Generally, in order to be binding on the promisor, a promise to answer for the debt of another must be in writing and signed by the party to be charged. But oral settlements, if established by the writings of the attorneys, are enforceable. The writings envisioned by the General Assembly in enacting OCGA § 15-19-5 serve the same purpose as the Statute of Frauds by addressing the question of the existence of an agreement or its terms, even though that Code section does not require the signature of the party to be charged. A satisfactory writing ideally consists of a formal written agreement signed by the parties, but letters or documents prepared by attorneys which memorialize the terms of the agreement reached will suffice.
OCGA § 13-5-30(2). But see Pope v. Triangle Chem. Co., 157 Ga. App. 386, 389(3)(b) ( 277 S.E.2d 758) (1981) (promise required by this Code section to be in writing does not include an original undertaking).
Abrams v. Abrams, 262 Ga. 170 n. 1 ( 416 S.E.2d 88) (1992).

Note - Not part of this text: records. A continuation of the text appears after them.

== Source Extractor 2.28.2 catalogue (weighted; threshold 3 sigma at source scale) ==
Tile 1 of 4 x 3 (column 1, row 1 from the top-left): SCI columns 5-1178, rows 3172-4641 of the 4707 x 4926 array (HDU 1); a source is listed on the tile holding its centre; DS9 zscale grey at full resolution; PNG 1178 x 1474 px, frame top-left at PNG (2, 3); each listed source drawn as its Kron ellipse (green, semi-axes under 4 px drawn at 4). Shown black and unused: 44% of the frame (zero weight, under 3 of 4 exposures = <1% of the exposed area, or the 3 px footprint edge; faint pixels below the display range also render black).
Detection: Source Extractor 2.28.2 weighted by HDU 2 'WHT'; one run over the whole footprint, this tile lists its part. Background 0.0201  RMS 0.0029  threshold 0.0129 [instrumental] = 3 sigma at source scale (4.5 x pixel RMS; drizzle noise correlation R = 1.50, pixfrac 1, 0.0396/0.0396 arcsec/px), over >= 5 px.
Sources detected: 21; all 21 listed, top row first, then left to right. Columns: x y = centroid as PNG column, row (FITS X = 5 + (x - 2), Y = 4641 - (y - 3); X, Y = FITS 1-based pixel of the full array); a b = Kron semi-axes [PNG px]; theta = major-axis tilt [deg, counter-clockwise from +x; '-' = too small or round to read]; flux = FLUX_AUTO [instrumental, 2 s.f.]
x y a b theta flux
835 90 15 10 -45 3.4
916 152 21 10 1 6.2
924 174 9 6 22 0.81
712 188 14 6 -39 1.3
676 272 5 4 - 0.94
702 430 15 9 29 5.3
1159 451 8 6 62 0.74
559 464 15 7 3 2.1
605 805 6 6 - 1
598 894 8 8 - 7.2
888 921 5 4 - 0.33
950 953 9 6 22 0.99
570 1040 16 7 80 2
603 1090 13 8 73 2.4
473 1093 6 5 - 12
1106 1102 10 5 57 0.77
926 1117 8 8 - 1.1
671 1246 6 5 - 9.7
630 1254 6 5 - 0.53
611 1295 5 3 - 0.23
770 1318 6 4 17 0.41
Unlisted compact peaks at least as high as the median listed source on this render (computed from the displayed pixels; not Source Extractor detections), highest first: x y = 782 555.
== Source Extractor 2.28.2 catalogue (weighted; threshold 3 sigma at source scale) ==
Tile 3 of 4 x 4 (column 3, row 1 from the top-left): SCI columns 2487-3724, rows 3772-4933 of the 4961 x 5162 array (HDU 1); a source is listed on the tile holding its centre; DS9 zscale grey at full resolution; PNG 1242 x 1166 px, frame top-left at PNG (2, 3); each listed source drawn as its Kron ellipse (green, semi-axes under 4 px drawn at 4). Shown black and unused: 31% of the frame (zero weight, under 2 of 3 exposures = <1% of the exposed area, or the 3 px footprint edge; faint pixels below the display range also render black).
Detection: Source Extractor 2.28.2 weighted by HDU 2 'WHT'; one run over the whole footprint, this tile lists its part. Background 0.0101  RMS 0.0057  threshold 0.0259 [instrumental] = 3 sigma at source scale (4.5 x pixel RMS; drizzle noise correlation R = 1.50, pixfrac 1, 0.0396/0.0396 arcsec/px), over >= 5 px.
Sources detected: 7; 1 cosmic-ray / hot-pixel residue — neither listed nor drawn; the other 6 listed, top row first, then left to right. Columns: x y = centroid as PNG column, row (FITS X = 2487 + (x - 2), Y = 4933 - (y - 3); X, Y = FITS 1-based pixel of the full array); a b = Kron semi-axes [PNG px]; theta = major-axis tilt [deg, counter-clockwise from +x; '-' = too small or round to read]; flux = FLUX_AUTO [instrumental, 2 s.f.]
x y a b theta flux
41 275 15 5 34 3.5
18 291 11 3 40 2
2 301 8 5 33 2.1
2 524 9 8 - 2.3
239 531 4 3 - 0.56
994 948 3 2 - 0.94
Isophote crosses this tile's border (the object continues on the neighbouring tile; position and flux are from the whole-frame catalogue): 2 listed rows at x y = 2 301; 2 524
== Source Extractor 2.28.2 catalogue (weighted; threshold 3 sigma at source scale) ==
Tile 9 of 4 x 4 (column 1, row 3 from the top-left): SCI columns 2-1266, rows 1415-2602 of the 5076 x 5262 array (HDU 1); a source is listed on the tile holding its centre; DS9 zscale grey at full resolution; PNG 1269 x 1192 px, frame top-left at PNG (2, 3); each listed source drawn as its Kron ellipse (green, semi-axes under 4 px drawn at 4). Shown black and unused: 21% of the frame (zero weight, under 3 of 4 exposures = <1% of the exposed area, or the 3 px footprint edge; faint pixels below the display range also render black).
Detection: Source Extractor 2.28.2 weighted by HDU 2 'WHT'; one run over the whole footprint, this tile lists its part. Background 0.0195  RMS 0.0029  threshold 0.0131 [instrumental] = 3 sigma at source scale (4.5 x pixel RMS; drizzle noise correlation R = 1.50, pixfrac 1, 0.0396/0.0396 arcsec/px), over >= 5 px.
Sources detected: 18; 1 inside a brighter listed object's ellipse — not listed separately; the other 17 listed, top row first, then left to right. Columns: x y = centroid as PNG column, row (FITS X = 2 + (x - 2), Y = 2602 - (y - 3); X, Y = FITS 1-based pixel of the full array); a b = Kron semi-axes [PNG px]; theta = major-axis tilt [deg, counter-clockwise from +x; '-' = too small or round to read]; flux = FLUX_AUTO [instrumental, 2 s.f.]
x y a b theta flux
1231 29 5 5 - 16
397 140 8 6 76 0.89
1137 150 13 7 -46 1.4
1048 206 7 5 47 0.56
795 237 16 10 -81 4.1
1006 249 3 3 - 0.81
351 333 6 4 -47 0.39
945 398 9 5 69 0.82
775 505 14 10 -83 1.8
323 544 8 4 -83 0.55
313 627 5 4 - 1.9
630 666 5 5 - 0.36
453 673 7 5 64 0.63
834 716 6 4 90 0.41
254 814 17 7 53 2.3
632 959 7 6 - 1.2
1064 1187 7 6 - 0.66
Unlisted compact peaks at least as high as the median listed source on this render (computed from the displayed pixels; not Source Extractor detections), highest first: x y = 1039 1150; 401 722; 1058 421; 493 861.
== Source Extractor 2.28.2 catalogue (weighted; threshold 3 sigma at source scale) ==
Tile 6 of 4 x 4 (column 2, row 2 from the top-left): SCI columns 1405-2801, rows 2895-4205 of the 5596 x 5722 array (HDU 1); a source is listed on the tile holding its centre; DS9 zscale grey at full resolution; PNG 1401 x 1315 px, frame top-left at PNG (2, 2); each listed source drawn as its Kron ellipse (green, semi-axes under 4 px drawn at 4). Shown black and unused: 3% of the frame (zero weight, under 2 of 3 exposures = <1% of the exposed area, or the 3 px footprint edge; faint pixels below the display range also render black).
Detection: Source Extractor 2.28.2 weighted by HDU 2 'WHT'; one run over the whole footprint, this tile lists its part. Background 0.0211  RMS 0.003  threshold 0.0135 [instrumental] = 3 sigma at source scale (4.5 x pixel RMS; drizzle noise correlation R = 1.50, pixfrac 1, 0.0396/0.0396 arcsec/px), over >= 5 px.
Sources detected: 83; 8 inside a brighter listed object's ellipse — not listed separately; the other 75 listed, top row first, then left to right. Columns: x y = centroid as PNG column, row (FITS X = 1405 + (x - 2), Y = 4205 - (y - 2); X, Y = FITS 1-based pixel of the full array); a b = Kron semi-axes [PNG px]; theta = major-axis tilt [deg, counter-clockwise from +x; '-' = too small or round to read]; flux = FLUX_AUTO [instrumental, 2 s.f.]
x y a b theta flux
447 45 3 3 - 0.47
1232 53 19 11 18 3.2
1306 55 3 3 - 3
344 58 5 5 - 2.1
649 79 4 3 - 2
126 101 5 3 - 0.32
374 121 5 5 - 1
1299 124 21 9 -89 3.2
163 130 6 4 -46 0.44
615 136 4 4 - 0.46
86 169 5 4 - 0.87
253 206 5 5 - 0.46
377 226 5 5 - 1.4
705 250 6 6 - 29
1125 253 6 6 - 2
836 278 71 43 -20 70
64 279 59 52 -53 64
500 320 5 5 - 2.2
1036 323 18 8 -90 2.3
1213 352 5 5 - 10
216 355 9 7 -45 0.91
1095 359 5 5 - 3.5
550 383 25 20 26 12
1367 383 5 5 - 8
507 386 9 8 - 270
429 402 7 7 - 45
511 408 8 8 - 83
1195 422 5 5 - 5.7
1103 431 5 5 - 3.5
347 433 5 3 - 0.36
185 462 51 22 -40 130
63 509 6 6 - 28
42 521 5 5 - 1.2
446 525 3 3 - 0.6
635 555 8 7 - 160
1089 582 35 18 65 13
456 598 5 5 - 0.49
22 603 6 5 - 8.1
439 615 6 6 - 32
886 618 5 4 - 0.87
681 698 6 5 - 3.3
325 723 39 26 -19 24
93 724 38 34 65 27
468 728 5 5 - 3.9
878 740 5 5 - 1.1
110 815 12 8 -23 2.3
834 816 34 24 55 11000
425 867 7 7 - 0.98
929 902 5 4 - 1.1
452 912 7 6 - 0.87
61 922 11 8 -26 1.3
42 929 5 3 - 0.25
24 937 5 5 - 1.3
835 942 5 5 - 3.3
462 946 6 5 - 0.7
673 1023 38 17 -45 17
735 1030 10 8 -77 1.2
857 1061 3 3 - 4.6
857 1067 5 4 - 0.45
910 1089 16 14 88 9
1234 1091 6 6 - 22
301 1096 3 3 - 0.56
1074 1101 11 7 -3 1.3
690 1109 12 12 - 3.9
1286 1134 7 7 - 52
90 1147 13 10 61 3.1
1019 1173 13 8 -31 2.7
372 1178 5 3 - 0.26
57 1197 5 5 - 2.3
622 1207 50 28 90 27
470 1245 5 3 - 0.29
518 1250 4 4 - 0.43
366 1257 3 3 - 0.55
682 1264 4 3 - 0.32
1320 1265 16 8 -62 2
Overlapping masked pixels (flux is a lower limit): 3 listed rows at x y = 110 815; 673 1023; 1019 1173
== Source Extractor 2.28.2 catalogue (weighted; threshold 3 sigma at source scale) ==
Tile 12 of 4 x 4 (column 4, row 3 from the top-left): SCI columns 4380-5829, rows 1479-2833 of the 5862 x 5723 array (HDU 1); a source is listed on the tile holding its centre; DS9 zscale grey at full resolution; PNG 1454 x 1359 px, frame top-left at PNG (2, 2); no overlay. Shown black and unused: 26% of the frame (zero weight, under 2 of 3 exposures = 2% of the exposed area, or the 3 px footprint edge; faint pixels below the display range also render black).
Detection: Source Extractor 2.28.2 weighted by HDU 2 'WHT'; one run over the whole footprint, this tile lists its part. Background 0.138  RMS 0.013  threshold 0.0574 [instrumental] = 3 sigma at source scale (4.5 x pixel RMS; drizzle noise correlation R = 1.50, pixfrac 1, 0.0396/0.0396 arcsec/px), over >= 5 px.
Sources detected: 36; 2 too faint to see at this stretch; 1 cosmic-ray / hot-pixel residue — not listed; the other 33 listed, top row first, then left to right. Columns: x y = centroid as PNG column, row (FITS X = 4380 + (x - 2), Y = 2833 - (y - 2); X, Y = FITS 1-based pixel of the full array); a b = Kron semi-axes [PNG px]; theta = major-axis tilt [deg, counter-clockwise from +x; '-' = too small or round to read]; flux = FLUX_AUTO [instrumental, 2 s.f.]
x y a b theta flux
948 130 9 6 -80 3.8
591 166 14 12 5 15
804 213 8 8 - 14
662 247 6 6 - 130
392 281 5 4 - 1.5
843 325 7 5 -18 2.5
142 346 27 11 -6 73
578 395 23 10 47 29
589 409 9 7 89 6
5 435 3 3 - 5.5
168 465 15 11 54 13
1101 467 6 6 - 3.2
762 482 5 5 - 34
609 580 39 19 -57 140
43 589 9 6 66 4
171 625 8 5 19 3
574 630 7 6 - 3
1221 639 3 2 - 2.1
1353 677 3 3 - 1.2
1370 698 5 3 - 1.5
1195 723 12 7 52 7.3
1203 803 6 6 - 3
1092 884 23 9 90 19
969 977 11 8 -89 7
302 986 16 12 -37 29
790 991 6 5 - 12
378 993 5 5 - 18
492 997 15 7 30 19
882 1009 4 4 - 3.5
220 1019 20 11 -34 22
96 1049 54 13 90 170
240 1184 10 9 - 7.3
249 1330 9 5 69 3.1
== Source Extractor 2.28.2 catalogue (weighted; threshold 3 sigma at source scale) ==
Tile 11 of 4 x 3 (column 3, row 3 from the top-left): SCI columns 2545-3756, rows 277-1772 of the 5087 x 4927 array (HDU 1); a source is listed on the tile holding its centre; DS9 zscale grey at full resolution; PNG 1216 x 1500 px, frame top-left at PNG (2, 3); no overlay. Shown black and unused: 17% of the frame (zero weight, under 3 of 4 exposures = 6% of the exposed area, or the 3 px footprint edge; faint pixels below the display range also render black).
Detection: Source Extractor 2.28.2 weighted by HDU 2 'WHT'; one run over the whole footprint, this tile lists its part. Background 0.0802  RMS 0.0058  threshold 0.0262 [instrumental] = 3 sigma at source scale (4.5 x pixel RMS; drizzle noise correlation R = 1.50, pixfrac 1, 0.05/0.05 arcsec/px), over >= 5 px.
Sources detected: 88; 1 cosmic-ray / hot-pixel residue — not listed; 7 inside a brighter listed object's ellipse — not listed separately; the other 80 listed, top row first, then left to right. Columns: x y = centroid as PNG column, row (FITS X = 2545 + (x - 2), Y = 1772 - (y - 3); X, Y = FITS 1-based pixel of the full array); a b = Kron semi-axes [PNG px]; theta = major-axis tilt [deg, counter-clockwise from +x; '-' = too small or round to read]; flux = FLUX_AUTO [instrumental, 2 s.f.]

In this case, we have the unusual circumstance that the attorneys cannot agree on the legal consequences of their actions, that is, whether a binding contract was reached, yet Kellogg Kimsey's controller told the Owner that this particular lien claim was settled and authorized a check for the amount allegedly agreed upon, after Cabrera relayed that information. There are only two rational inferences authorized by this sequence of events: (1) Cabrera informed Rodriguez that Capitol offered to settle for $37,250, and that amount was accepted; or (2) Kellogg Kimsey offered to pay $37,250 and Rachelson's March 19 letter was an acceptance. Pretermitting whether Rodriguez's statements and actions amount to an estoppel, they do objectively corroborate the existence of an agreement as outlined in Rachelson's March 19 letter and are inconsistent with the absence of an agreement. Stripped of its legal conclusions, Cabrera's March 24 letter is not inconsistent with the assertion that $37,250 was fixed as the acceptable figure and would be too late to revoke an offer accepted on March 19. In our view, this is a case where an agreement as to terms was clearly made and then someone changed his mind and no longer wanted to settle the case. The trial court erred in denying Capitol's motion for partial summary judgment.
5. Kellogg Kimsey's motion for frivolous appeal sanctions under Court of Appeals Rule 15 (b) is denied.
Judgment reversed. Pope, P.J., and Smith, J., concur.